本文提出了一种新方法，将强化学习（RL）的最新概念应用于人类乳头瘤病毒（HPV）感染的优化控制。该方法将非线性优化控制问题转化为受约束的非线性编程问题，从而允许有效应用 RL 算法。这种方法将汉密尔顿-雅各比-贝尔曼（HJB）方程与行为批判神经网络和控制障碍函数相结合，从而获得了针对 HPV 感染的最佳疫苗接种和筛查的自适应策略。其中一项关键创新是具有经验回放功能的索菲亚优化器，它满足了传染病控制领域对在线数据应用的迫切需求。与依赖大量数据积累的传统方法不同，这种方法利用经验回放来不断学习和适应，从而为人类乳头瘤病毒等疾病提供切实可行的解决方案，因为在这些疾病中，等待数据是不现实的，也是不可取的。经验重放有助于存储和重用过去的经验，从而提高系统的学习效率和稳定性。这是在线应用的一项重要功能，可确保 RL 模型对不断变化的流行病学条件做出足够快的反应。数值模拟证明了这种方法在最小化人类乳头瘤病毒流行率和优化资源分配方面的有效性。这项研究为在传染病管理中应用先进的控制策略提供了重要启示，凸显了 RL 应对复杂流行病学挑战的潜力。
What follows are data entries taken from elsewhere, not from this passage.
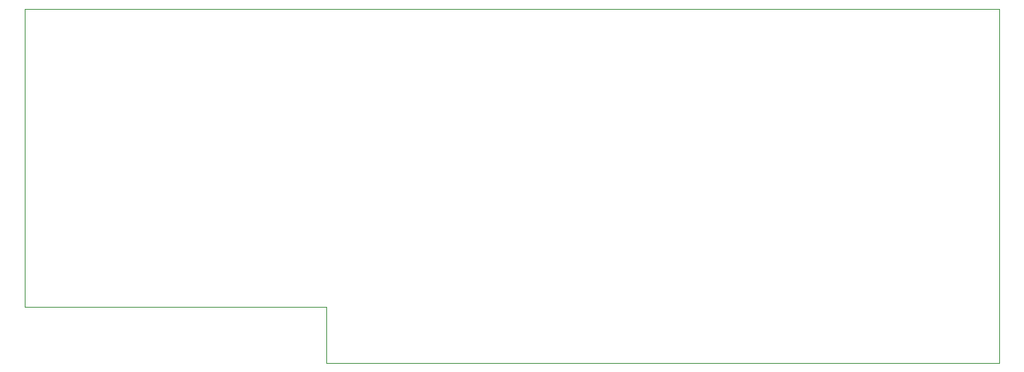
<source format=gbr>
%TF.GenerationSoftware,KiCad,Pcbnew,7.0.10*%
%TF.CreationDate,2025-02-04T22:51:35+01:00*%
%TF.ProjectId,BugWiperPCB,42756757-6970-4657-9250-43422e6b6963,rev?*%
%TF.SameCoordinates,Original*%
%TF.FileFunction,Profile,NP*%
%FSLAX46Y46*%
G04 Gerber Fmt 4.6, Leading zero omitted, Abs format (unit mm)*
G04 Created by KiCad (PCBNEW 7.0.10) date 2025-02-04 22:51:35*
%MOMM*%
%LPD*%
G01*
G04 APERTURE LIST*
%TA.AperFunction,Profile*%
%ADD10C,0.100000*%
%TD*%
G04 APERTURE END LIST*
D10*
X144000000Y-93700000D02*
X110000000Y-93700000D01*
X144000000Y-100000000D02*
X144000000Y-93700000D01*
X220000000Y-60000000D02*
X110000000Y-60000000D01*
X110000000Y-93700000D02*
X110000000Y-60000000D01*
X220000000Y-100000000D02*
X220000000Y-60000000D01*
X144000000Y-100000000D02*
X220000000Y-100000000D01*
M02*

</source>
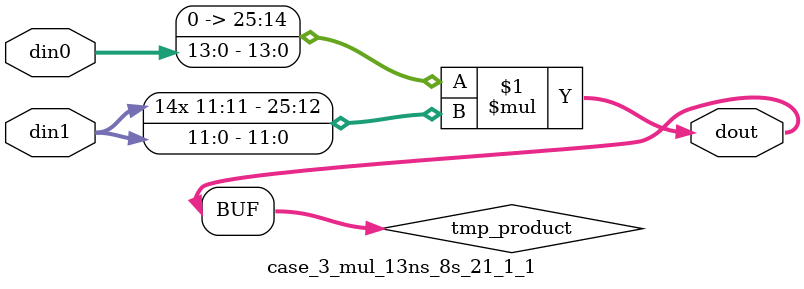
<source format=v>

`timescale 1 ns / 1 ps

 (* use_dsp = "no" *)  module case_3_mul_13ns_8s_21_1_1(din0, din1, dout);
parameter ID = 1;
parameter NUM_STAGE = 0;
parameter din0_WIDTH = 14;
parameter din1_WIDTH = 12;
parameter dout_WIDTH = 26;

input [din0_WIDTH - 1 : 0] din0; 
input [din1_WIDTH - 1 : 0] din1; 
output [dout_WIDTH - 1 : 0] dout;

wire signed [dout_WIDTH - 1 : 0] tmp_product;

























assign tmp_product = $signed({1'b0, din0}) * $signed(din1);










assign dout = tmp_product;





















endmodule

</source>
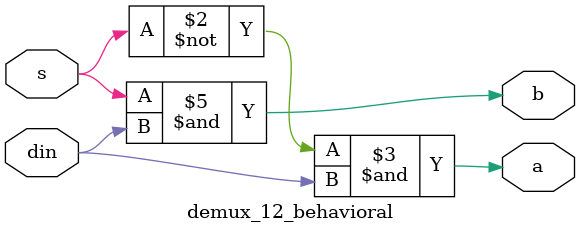
<source format=v>
module demux_12_behavioral (a, b, s, din);

output reg a, b;
input s, din;

reg out1, out2;

always @ (s, din)
begin
	out1 = ~(~s & din);
	out2 = ~(s & din);

	a = ~(out1 & out1);
	b = ~(out2 & out2);
end

endmodule
</source>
将这些技术应用于在线的能力强调了适应性和响应性战略在公共卫生领域的重要性。

本文章由计算机程序翻译，如有差异，请以英文原文为准。

求助全文

约1分钟内获得全文去求助

来源期刊

Expert Systems with Applications 工程技术-工程：电子与电气

CiteScore

13.80

自引率

10.60%

发文量

2045

审稿时长

8.7 months

期刊介绍： Expert Systems With Applications is an international journal dedicated to the exchange of information on expert and intelligent systems used globally in industry, government, and universities. The journal emphasizes original papers covering the design, development, testing, implementation, and management of these systems, offering practical guidelines. It spans various sectors such as finance, engineering, marketing, law, project management, information management, medicine, and more. The journal also welcomes papers on multi-agent systems, knowledge management, neural networks, knowledge discovery, data mining, and other related areas, excluding applications to military/defense systems.